Józef Czapski (1896–1993) was a writer and artist, as well as an officer in the Polish army. In 1918, he enrolled in the Warsaw School of Fine Arts, but shortly thereafter he suspended his studies in order to travel to Russia at the request of military authorities to search for officers in his division who had disappeared in action. At the end of the Russian Civil War, he went back to his studies, this time at Kraków’s Academy of Fine Arts, and soon relocated to Paris with some fellow students, thus founding the Komitet Paryski (Paris Committee), later known as the Kapist movement. Czapski was drafted into the army at the beginning of World War II, soon after landing in a Soviet prisoner-of-war camp. Once free, he was assigned to investigate another disappearance of officers, who he would discover were victims of the Katyn Massacre, the subject of Inhuman Land. Czapski spent the rest of his years painting and writing.
Eric Karpeles, painter, writer and translator, is the author of Almost Nothing: The 20th Century Art and Life of Józef Czapski. His comprehensive guide, Paintings in Proust, considers the intersection of literary and visual aesthetics in the work of the great French novelist. He has written about the paintings of poet Elizabeth Bishop and about the end of life as seen through the works of Emily Dickinson, Gustav Mahler and Mark Rothko. Painter of the Sanctuary and the Mary and Laurance Rockefeller Chapel, he has also translated Lorenza Foschini's Proust's Overcoat. He lives in Northern California.
The first translation of painter and writer Józef Czapski's inspiring lectures on Proust, first delivered in a prison camp in the Soviet Union during World War II.

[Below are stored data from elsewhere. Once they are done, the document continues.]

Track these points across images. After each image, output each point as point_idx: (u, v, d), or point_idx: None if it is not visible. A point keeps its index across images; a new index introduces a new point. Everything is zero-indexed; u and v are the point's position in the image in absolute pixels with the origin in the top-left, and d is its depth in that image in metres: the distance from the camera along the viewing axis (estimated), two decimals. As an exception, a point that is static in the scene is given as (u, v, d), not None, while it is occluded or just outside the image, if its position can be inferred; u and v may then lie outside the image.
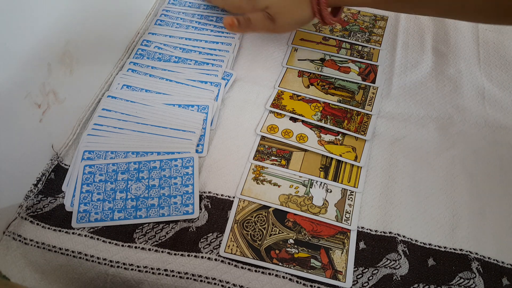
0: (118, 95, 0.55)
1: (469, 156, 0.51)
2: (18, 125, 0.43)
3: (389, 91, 0.58)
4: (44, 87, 0.46)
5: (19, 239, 0.44)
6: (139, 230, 0.45)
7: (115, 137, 0.52)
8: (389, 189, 0.49)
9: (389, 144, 0.52)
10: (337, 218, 0.46)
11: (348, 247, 0.44)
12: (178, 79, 0.58)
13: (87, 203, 0.46)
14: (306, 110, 0.55)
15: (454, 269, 0.43)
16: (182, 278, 0.43)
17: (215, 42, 0.63)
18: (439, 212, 0.47)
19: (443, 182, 0.49)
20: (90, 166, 0.49)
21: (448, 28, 0.64)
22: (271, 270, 0.43)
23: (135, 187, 0.48)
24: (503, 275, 0.43)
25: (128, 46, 0.62)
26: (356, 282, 0.42)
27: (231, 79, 0.58)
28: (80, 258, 0.44)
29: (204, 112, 0.54)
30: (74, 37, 0.49)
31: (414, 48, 0.63)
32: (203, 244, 0.45)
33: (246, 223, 0.46)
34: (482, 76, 0.59)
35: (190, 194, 0.47)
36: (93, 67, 0.55)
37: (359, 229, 0.46)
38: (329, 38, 0.64)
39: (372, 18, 0.67)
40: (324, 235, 0.45)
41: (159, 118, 0.53)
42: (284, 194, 0.48)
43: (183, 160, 0.49)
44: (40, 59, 0.45)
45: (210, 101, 0.55)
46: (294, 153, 0.51)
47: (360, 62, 0.61)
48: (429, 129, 0.54)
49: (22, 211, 0.46)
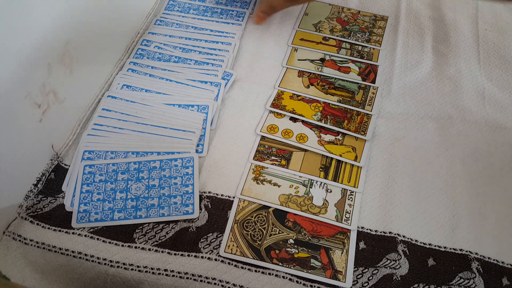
0: (118, 95, 0.55)
1: (469, 156, 0.51)
2: (18, 125, 0.43)
3: (389, 91, 0.58)
4: (44, 87, 0.46)
5: (19, 239, 0.44)
6: (139, 230, 0.45)
7: (115, 137, 0.52)
8: (389, 189, 0.49)
9: (389, 144, 0.52)
10: (337, 218, 0.46)
11: (348, 247, 0.44)
12: (178, 79, 0.58)
13: (87, 203, 0.46)
14: (306, 110, 0.55)
15: (454, 269, 0.43)
16: (182, 278, 0.43)
17: (215, 42, 0.63)
18: (439, 212, 0.47)
19: (443, 182, 0.49)
20: (90, 166, 0.49)
21: (448, 28, 0.64)
22: (271, 270, 0.43)
23: (135, 187, 0.48)
24: (503, 275, 0.43)
25: (128, 46, 0.62)
26: (356, 282, 0.42)
27: (231, 79, 0.58)
28: (80, 258, 0.44)
29: (204, 112, 0.54)
30: (74, 37, 0.49)
31: (414, 48, 0.63)
32: (203, 244, 0.45)
33: (246, 223, 0.46)
34: (482, 76, 0.59)
35: (190, 194, 0.47)
36: (93, 67, 0.55)
37: (359, 229, 0.46)
38: (329, 38, 0.64)
39: (372, 18, 0.67)
40: (324, 235, 0.45)
41: (159, 118, 0.53)
42: (284, 194, 0.48)
43: (183, 160, 0.49)
44: (40, 59, 0.45)
45: (210, 101, 0.55)
46: (294, 153, 0.51)
47: (360, 62, 0.61)
48: (429, 129, 0.54)
49: (22, 211, 0.46)
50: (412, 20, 0.66)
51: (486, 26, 0.65)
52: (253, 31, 0.65)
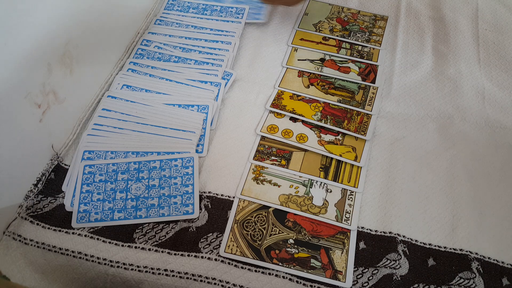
0: (118, 95, 0.55)
1: (469, 156, 0.51)
2: (18, 125, 0.43)
3: (389, 91, 0.58)
4: (44, 87, 0.46)
5: (19, 239, 0.44)
6: (139, 230, 0.45)
7: (115, 137, 0.52)
8: (389, 189, 0.48)
9: (389, 144, 0.52)
10: (337, 218, 0.46)
11: (348, 247, 0.44)
12: (178, 79, 0.58)
13: (87, 203, 0.46)
14: (306, 110, 0.55)
15: (454, 269, 0.43)
16: (182, 278, 0.43)
17: (215, 41, 0.63)
18: (439, 212, 0.47)
19: (443, 182, 0.49)
20: (90, 166, 0.49)
21: (448, 28, 0.64)
22: (271, 270, 0.43)
23: (135, 187, 0.48)
24: (503, 275, 0.43)
25: (128, 46, 0.62)
26: (356, 282, 0.42)
27: (231, 78, 0.58)
28: (80, 258, 0.44)
29: (204, 112, 0.54)
30: (74, 37, 0.49)
31: (414, 48, 0.63)
32: (203, 244, 0.45)
33: (246, 223, 0.46)
34: (482, 76, 0.59)
35: (190, 194, 0.47)
36: (93, 67, 0.55)
37: (359, 229, 0.46)
38: (329, 38, 0.64)
39: (372, 18, 0.67)
40: (324, 235, 0.45)
41: (159, 118, 0.53)
42: (284, 194, 0.48)
43: (183, 160, 0.49)
44: (40, 59, 0.45)
45: (210, 101, 0.55)
46: (294, 153, 0.51)
47: (360, 62, 0.61)
48: (429, 129, 0.54)
49: (22, 211, 0.46)
50: (412, 20, 0.66)
51: (486, 26, 0.65)
52: (253, 30, 0.65)
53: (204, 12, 0.67)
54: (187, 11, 0.67)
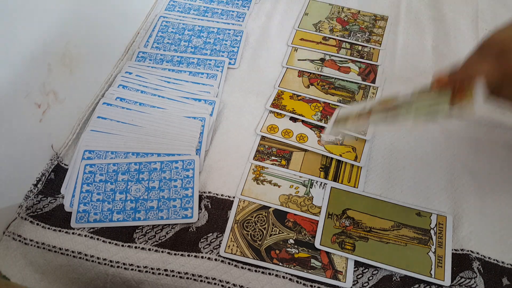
0: (114, 102, 0.54)
1: (469, 155, 0.51)
2: (18, 125, 0.43)
3: (389, 91, 0.58)
4: (44, 87, 0.46)
5: (19, 239, 0.44)
6: (139, 230, 0.45)
7: (115, 137, 0.51)
8: (389, 189, 0.48)
9: (389, 144, 0.52)
10: (337, 218, 0.46)
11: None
12: (171, 96, 0.56)
13: (87, 203, 0.46)
14: (306, 110, 0.55)
15: (454, 269, 0.43)
16: (182, 278, 0.43)
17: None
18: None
19: (443, 182, 0.49)
20: (90, 166, 0.49)
21: (448, 28, 0.64)
22: (271, 270, 0.43)
23: (135, 188, 0.48)
24: (503, 275, 0.43)
25: (127, 46, 0.62)
26: (356, 282, 0.42)
27: (216, 106, 0.55)
28: (80, 258, 0.44)
29: (204, 113, 0.54)
30: (74, 38, 0.49)
31: (414, 48, 0.63)
32: (203, 244, 0.45)
33: (246, 223, 0.46)
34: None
35: (189, 198, 0.47)
36: (93, 67, 0.55)
37: (359, 229, 0.46)
38: (329, 38, 0.64)
39: (372, 18, 0.67)
40: (324, 235, 0.45)
41: (157, 126, 0.52)
42: (284, 194, 0.48)
43: (183, 162, 0.49)
44: (40, 59, 0.45)
45: (205, 115, 0.53)
46: (294, 153, 0.51)
47: (360, 62, 0.61)
48: (429, 129, 0.54)
49: (22, 211, 0.46)
50: (412, 20, 0.66)
51: (486, 26, 0.64)
52: (253, 31, 0.65)
53: (205, 14, 0.67)
54: (188, 12, 0.67)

During the Second World War, as a prisoner of war in a Soviet camp, and with nothing but memory to go on, the Polish artist and soldier Józef Czapski brought Marcel Proust’s In Search of Lost Time to life for an audience of prison inmates. In a series of lectures, Czapski described the arc and import of Proust’s masterpiece, sketched major and minor characters in striking detail, and movingly evoked the work’s originality, depth, and beauty. Eric Karpeles has translated this brilliant and altogether unparalleled feat of the critical imagination into English for the first time, and in a thoughtful introduction he brings out how, in reckoning with Proust’s great meditation on memory, Czapski helped his fellow officers to remember that there was a world apart from the world of the camp. Proust had staked the art of the novelist against the losses of a lifetime and the imminence of death. Recalling that triumphant wager, unfolding, like Sheherazade, the intricacies of Proust’s world night after night, Czapski showed to men at the end of their tether that the past remained present and there was a future in which to hope.